Tuesday, August 04, 2009

Atticus Finch and Stokely Carmichael

We cling to our myths for comfort against the harshness of reality. The Liberal creed, in particular, suffers from too large an embrace of hopeful untruths. There is the belief that decency and compassion, even if just singular expressions, can right all of society's ills without any structural change to accompany it. This, unfortunately, is myth, which needs to be debunked. Malcolm Gladwell is a recent debunker.

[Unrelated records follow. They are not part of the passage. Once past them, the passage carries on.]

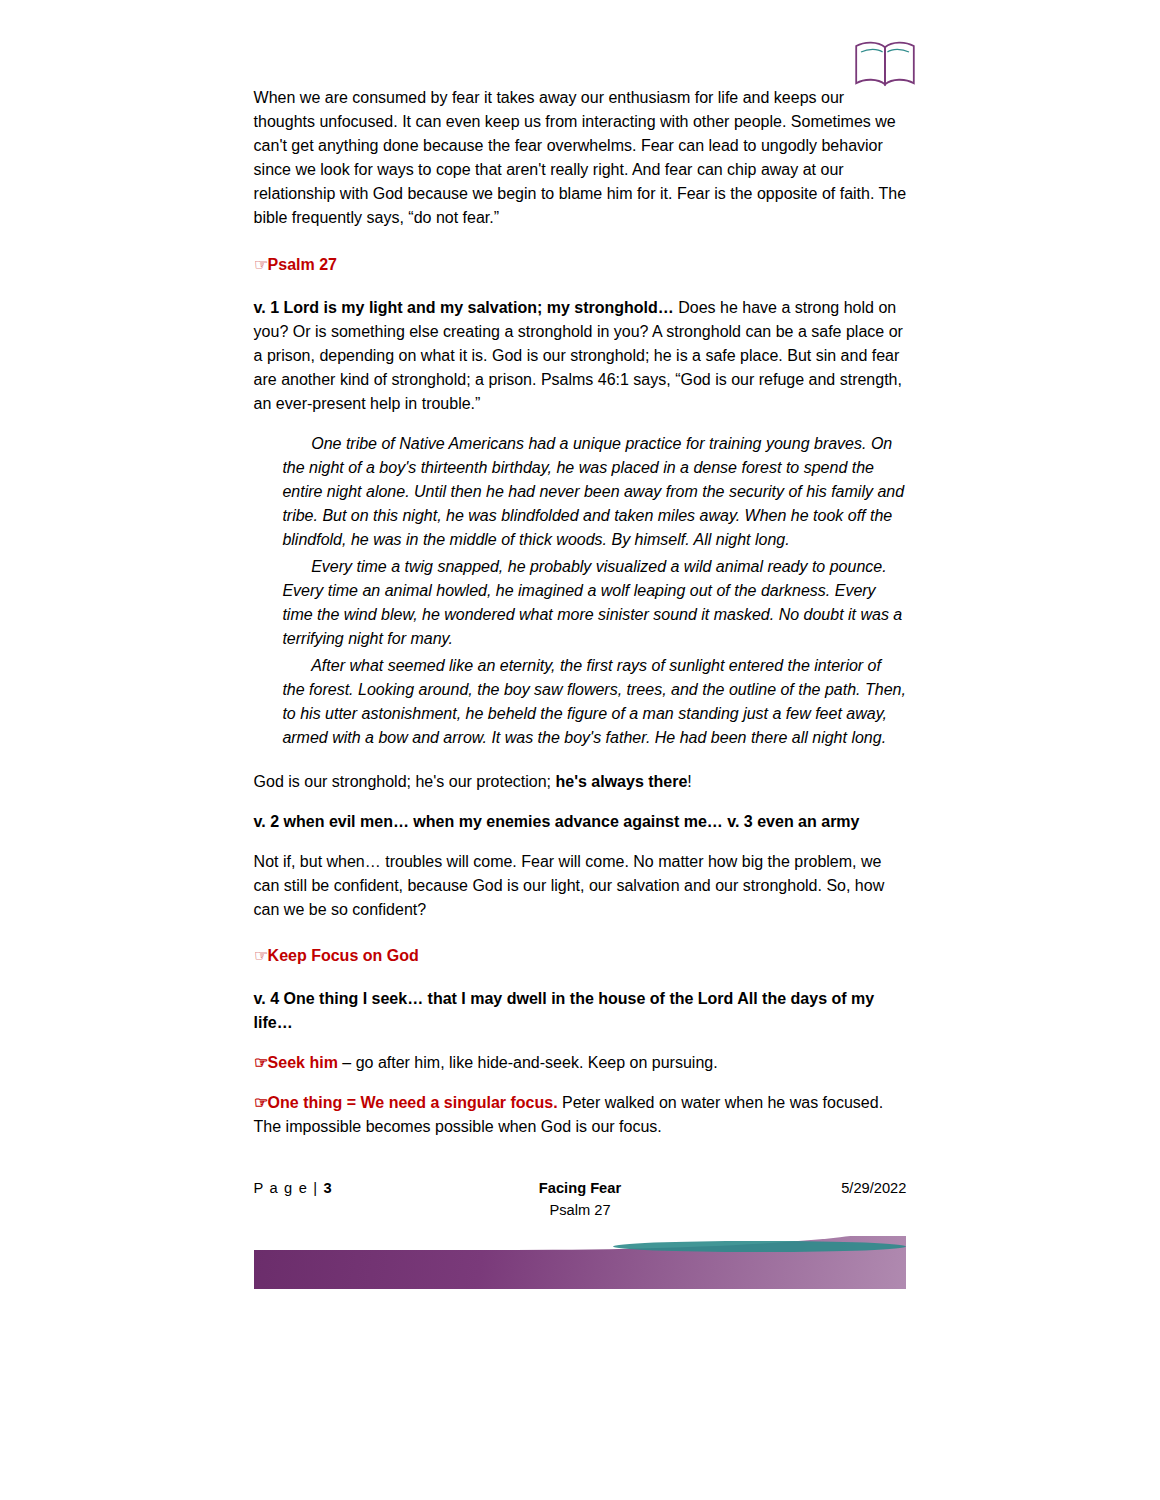When we are consumed by fear it takes away our enthusiasm for life and keeps our thoughts unfocused. It can even keep us from interacting with other people. Sometimes we can't get anything done because the fear overwhelms. Fear can lead to ungodly behavior since we look for ways to cope that aren't really right. And fear can chip away at our relationship with God because we begin to blame him for it. Fear is the opposite of faith. The bible frequently says, “do not fear.”
☞Psalm 27
v. 1 Lord is my light and my salvation; my stronghold… Does he have a strong hold on you? Or is something else creating a stronghold in you? A stronghold can be a safe place or a prison, depending on what it is. God is our stronghold; he is a safe place. But sin and fear are another kind of stronghold; a prison. Psalms 46:1 says, “God is our refuge and strength, an ever-present help in trouble.”
One tribe of Native Americans had a unique practice for training young braves. On the night of a boy's thirteenth birthday, he was placed in a dense forest to spend the entire night alone. Until then he had never been away from the security of his family and tribe. But on this night, he was blindfolded and taken miles away. When he took off the blindfold, he was in the middle of thick woods. By himself. All night long.
Every time a twig snapped, he probably visualized a wild animal ready to pounce. Every time an animal howled, he imagined a wolf leaping out of the darkness. Every time the wind blew, he wondered what more sinister sound it masked. No doubt it was a terrifying night for many.
After what seemed like an eternity, the first rays of sunlight entered the interior of the forest. Looking around, the boy saw flowers, trees, and the outline of the path. Then, to his utter astonishment, he beheld the figure of a man standing just a few feet away, armed with a bow and arrow. It was the boy's father. He had been there all night long.
God is our stronghold; he's our protection; he's always there!
v. 2 when evil men… when my enemies advance against me… v. 3 even an army
Not if, but when… troubles will come. Fear will come. No matter how big the problem, we can still be confident, because God is our light, our salvation and our stronghold. So, how can we be so confident?
☞Keep Focus on God
v. 4 One thing I seek… that I may dwell in the house of the Lord All the days of my life…
☞Seek him – go after him, like hide-and-seek. Keep on pursuing.
☞One thing = We need a singular focus. Peter walked on water when he was focused. The impossible becomes possible when God is our focus.
| P a g e / 3 | Facing Fear Psalm 27 | 5/29/2022 |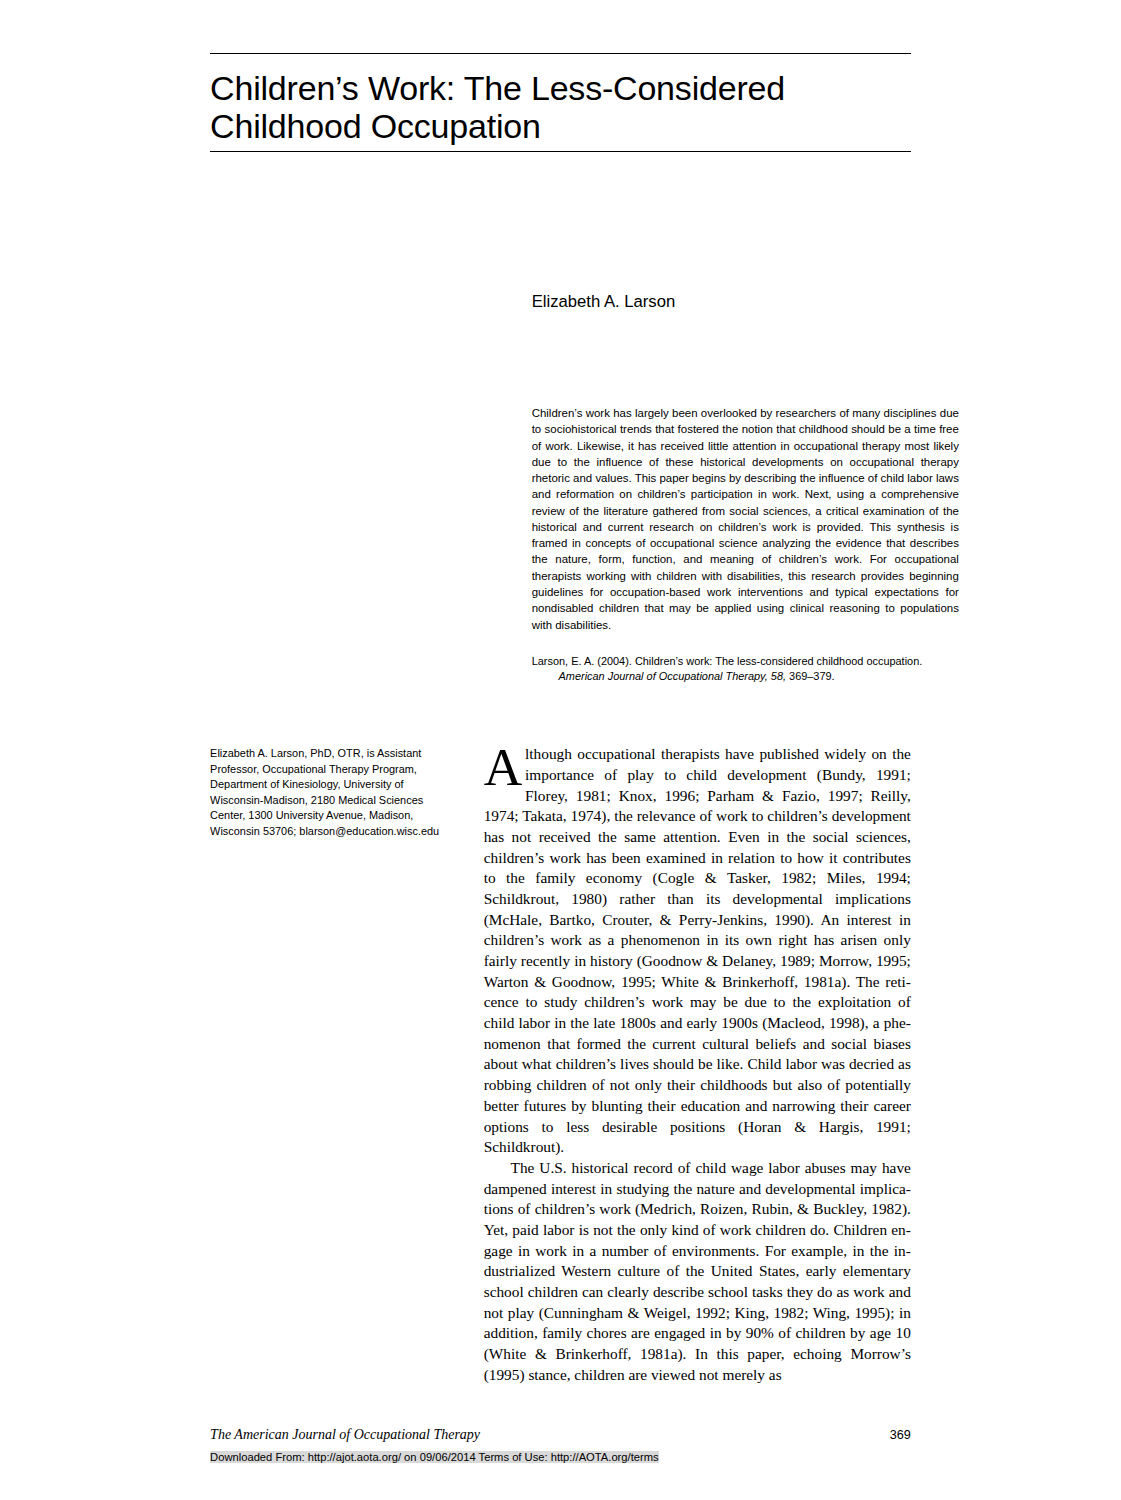Children’s Work: The Less-Considered Childhood Occupation
Elizabeth A. Larson
Children’s work has largely been overlooked by researchers of many disciplines due to sociohistorical trends that fostered the notion that childhood should be a time free of work. Likewise, it has received little attention in occupational therapy most likely due to the influence of these historical developments on occupational therapy rhetoric and values. This paper begins by describing the influence of child labor laws and reformation on children’s participation in work. Next, using a comprehensive review of the literature gathered from social sciences, a critical examination of the historical and current research on children’s work is provided. This synthesis is framed in concepts of occupational science analyzing the evidence that describes the nature, form, function, and meaning of children’s work. For occupational therapists working with children with disabilities, this research provides beginning guidelines for occupation-based work interventions and typical expectations for nondisabled children that may be applied using clinical reasoning to populations with disabilities.
Larson, E. A. (2004). Children’s work: The less-considered childhood occupation. American Journal of Occupational Therapy, 58, 369–379.
Elizabeth A. Larson, PhD, OTR, is Assistant Professor, Occupational Therapy Program, Department of Kinesiology, University of Wisconsin-Madison, 2180 Medical Sciences Center, 1300 University Avenue, Madison, Wisconsin 53706; blarson@education.wisc.edu
Although occupational therapists have published widely on the importance of play to child development (Bundy, 1991; Florey, 1981; Knox, 1996; Parham & Fazio, 1997; Reilly, 1974; Takata, 1974), the relevance of work to children’s development has not received the same attention. Even in the social sciences, children’s work has been examined in relation to how it contributes to the family economy (Cogle & Tasker, 1982; Miles, 1994; Schildkrout, 1980) rather than its developmental implications (McHale, Bartko, Crouter, & Perry-Jenkins, 1990). An interest in children’s work as a phenomenon in its own right has arisen only fairly recently in history (Goodnow & Delaney, 1989; Morrow, 1995; Warton & Goodnow, 1995; White & Brinkerhoff, 1981a). The reticence to study children’s work may be due to the exploitation of child labor in the late 1800s and early 1900s (Macleod, 1998), a phenomenon that formed the current cultural beliefs and social biases about what children’s lives should be like. Child labor was decried as robbing children of not only their childhoods but also of potentially better futures by blunting their education and narrowing their career options to less desirable positions (Horan & Hargis, 1991; Schildkrout).
The U.S. historical record of child wage labor abuses may have dampened interest in studying the nature and developmental implications of children’s work (Medrich, Roizen, Rubin, & Buckley, 1982). Yet, paid labor is not the only kind of work children do. Children engage in work in a number of environments. For example, in the industrialized Western culture of the United States, early elementary school children can clearly describe school tasks they do as work and not play (Cunningham & Weigel, 1992; King, 1982; Wing, 1995); in addition, family chores are engaged in by 90% of children by age 10 (White & Brinkerhoff, 1981a). In this paper, echoing Morrow’s (1995) stance, children are viewed not merely as
The American Journal of Occupational Therapy
369
Downloaded From: http://ajot.aota.org/ on 09/06/2014 Terms of Use: http://AOTA.org/terms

Gladwell aims at the hearts and minds of New Yorker readers. For many, To Kill a Mockingbird was one of the best books we read as kids and the movie, with Gregory Peck in the starring role, was one of the few to match the book in its intensity and fascinating story. Gladwell compares the hero of the book to the true to life Governor of Alabama, James Folsom, whom Gladwell argues acted to soften the injustice from Jim Crow, but not to eradicate it. (The text at the link somewhat challenges Gladwell's description by asserting that Folsom did try for true reform but failed miserably because what he wanted was unpopular with others who were in power.) That, I believe, is where Gladwell might be critiqued. He may be a bit unfair to the Atticus Finch character in his analysis, particularly by ignoring the character Calipurnia, who though only a housekeeper served to provide moral balance and practical ethical training to the Finch children, given that their mother had died long before. It wasn't just that Finch defended a Black man in court, Tom Robinson. He also entrusted his family to Cal, a black woman.

Gladwell wants Finch to go further, to tear down the evils of the racist society that was the backbone of Maycombe Alabama in the Depression era South. But Finch clings to the strictures imposed by society. He doesn't fight them. Instead, he tries to achieve normalcy within them.

What Gladwell seems to want can be found in this speech by Stokely Carmichael from 1966 on Black Power. It is fascinating to listen to (and read along with the text) both for what it says about those times and as a reflection on the present. In college I took a seminar intended for Political Science Majors on radical political groups. We read Eric Hoffer. My term paper was on SNCC. The benefit of such an education can seem elusive. In this case it caused me to search for SNCC to relearn its history, maybe to get a different perspective about it.

In this speech Carmichael is reasoned, articulate, and at least to my sensibilities not radical at all. He says our institutions have failed and they promote racism and white domination, both at home and abroad. He calls for different institutions so we can interact with each other as human beings. Gladwell would concur.

Black Power scared the Bejusus out of many people at the time. Perhaps that is partly the explanation for why Dr. King got lionized. SNCC and its more radical leaders are largely forgotten today. With almost fifty years of hindsight, that appears to be a mistake. If we are to abandon our myths, I agree that Gladwell is probably right on that score, we need to see the full picture. Carmichael's speech came after the Civil Rights Act of 1964 and the Voting Rights Act of 1965. They were not nearly sufficient. More than two score years later, we have not yet reached a happy equilibrium regarding race, perhaps because fear for physical safety is still an issue, perhaps because the human condition requires us to focus on relative deprivation to generate our own esteem.

If we are to go forward we need to look backward. But we need to look at enough to know where we really stand. It is not sufficient to debunk our heroes. We need to examine our villains too and then not just from fiction. Perhaps they were unjustly sentenced.

Throughout the speech Carmichael uses the word "move" to refer to making progress, where others to would use "change" and ask the question how do we produce meaningful change. The first step is to recognize it is needed.